It seems to me that the generic ought to have some indication that the formal
type is intended to be used in this way. Otherwise, a change such as, for
example, adding
   Null_Vector : constant Formal_Type_Array (1 .. 0 => <>);
to the private part of the generic could cause a previously-legal instance to be
rejected. If it is intended that a formal type should be usable in this way,
then that ought to be included as part of the contract and violations should be
detected when compiling the generic, not the instance.

So today's approach is to define a pragma, May_Be_Partial, which applies to a
formal private type (or to a formal derived type with a private extension) of a
generic package. (Is there any justification for messing around at all with the
rules for generic subprograms? I don't know of any.) Obviously the name of the
pragma is subject to change but "May_Be_Partial" seems better than
"Has_Polka_Dots" for today's discussion.

The only effect this pragma has when compiling a generic is to disallow uses of
the type in the generic spec (including the private part) which would freeze the
formal type or otherwise require that the formal type be completely defined.

This example would be illegal because of the pragma:

   generic
     type T is private;
     pragma May_Be_Partial (T);
   package G is
     X : T;
   end G;

When compiling an instance, the pragma allows the corresponding actual type to
be a type which is not yet completely defined (but not an incomplete type).

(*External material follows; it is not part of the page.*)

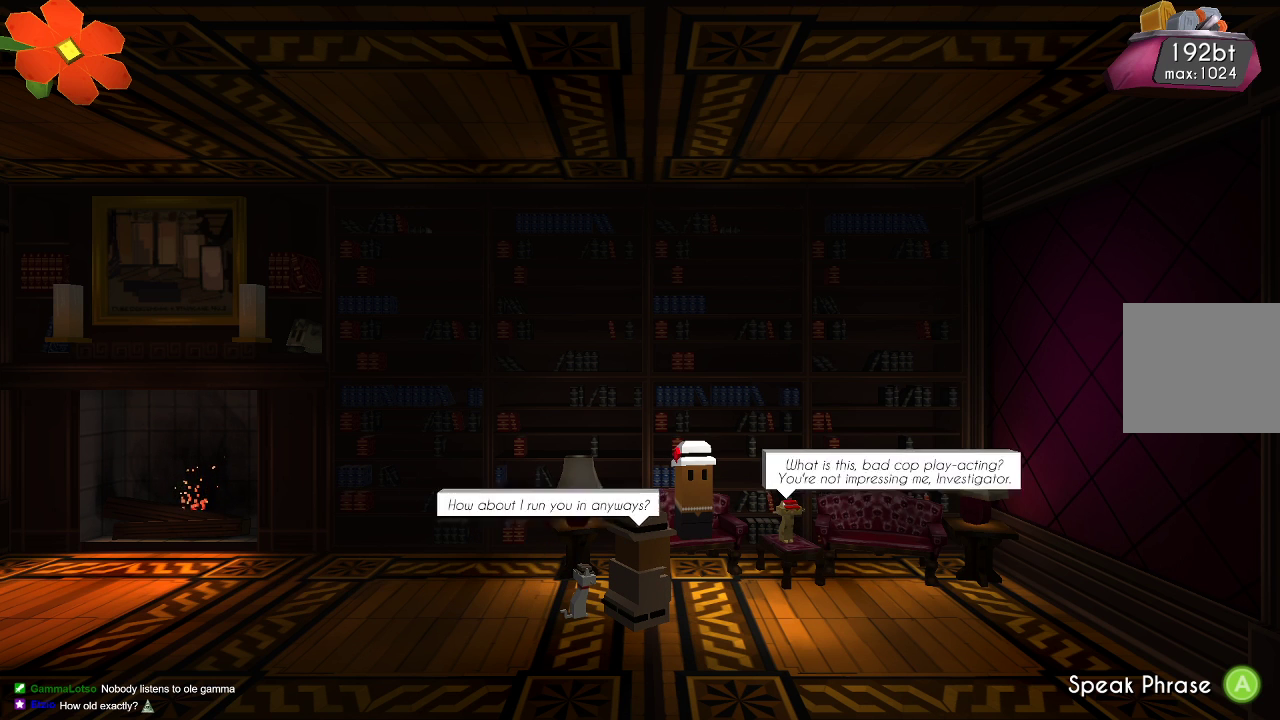
{"buttons": [], "left_stick": "center", "right_stick": "center", "events": []}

The (static) freezing and (dynamic) elaboration associated with the instance
body occurs at the earliest point after the freezing/elaboration of the instance
spec where all of the actual types of the instance are completely defined. This
coincides with the existing static and dynamic semantics in all cases which are
legal according to the existing rules (strictly speaking, in order to get this
equivalence it would also be necessary to add an implementation permission to
the effect that if an instance body is elaborated immediately after its spec,
then it is ok to move the elaboration check ahead of the elaboration of the
instance spec; this would only make a difference in the case where the check
fails and no one cares about this case).

It can be viewed as either good or bad that this approach does not allow the
case where there is no pragma but there is also nothing in the generic package
spec that would preclude the pragma. This is good because, as mentioned above,
we don't want seemingly innocuous changes to, say, the private part of a generic
to cause an instance to become illegal. It is bad because it means that if the
generic package spec lacks the pragma for some type (e.g. consider the current
versions of the various container generics), then the instantiator is out of
luck.

This proposal therefore includes adding the pragma to the container generics
where possible and probably to other language-defined generic packages.

If it eased some implementation problems, a rule could certainly be added that
the point of the deferred freezing/elaboration must still occur within the same
immediately enclosing scope as the instance. This would disallow the following
example

   with G;
   pragma Elaborate_All (G);
   package Pkg is
     type T is private;

     package Nested is
        package I is new G (Formal_Type_With_The_New_Pragma => T);
     end Nested;
   private
     type T is ... ;
   end Pkg;

Alternatively, one could hair things up even further and defer instance body
elaboration into the body of the enclosing package in this case. It's not clear
whether this would be worth the added complexity.

One could certainly argue that there is little in this proposal that is new.
Associating the pragma with the formal type, not the instance, and thereby
strengthening the contract model is about the only idea here that has not been
proposed before.

Given that this general approach was explored some time ago and not adopted, why
is it worthy of discussion now? I think there was an assumption that "surely we
can come up with something better than this". Time has passed and, in my
opinion, we haven't. Instead, discussion seems to have focused on the
post-private visible part approach. I believe that this pragma is a better
solution to the problems that both proposals are trying to address.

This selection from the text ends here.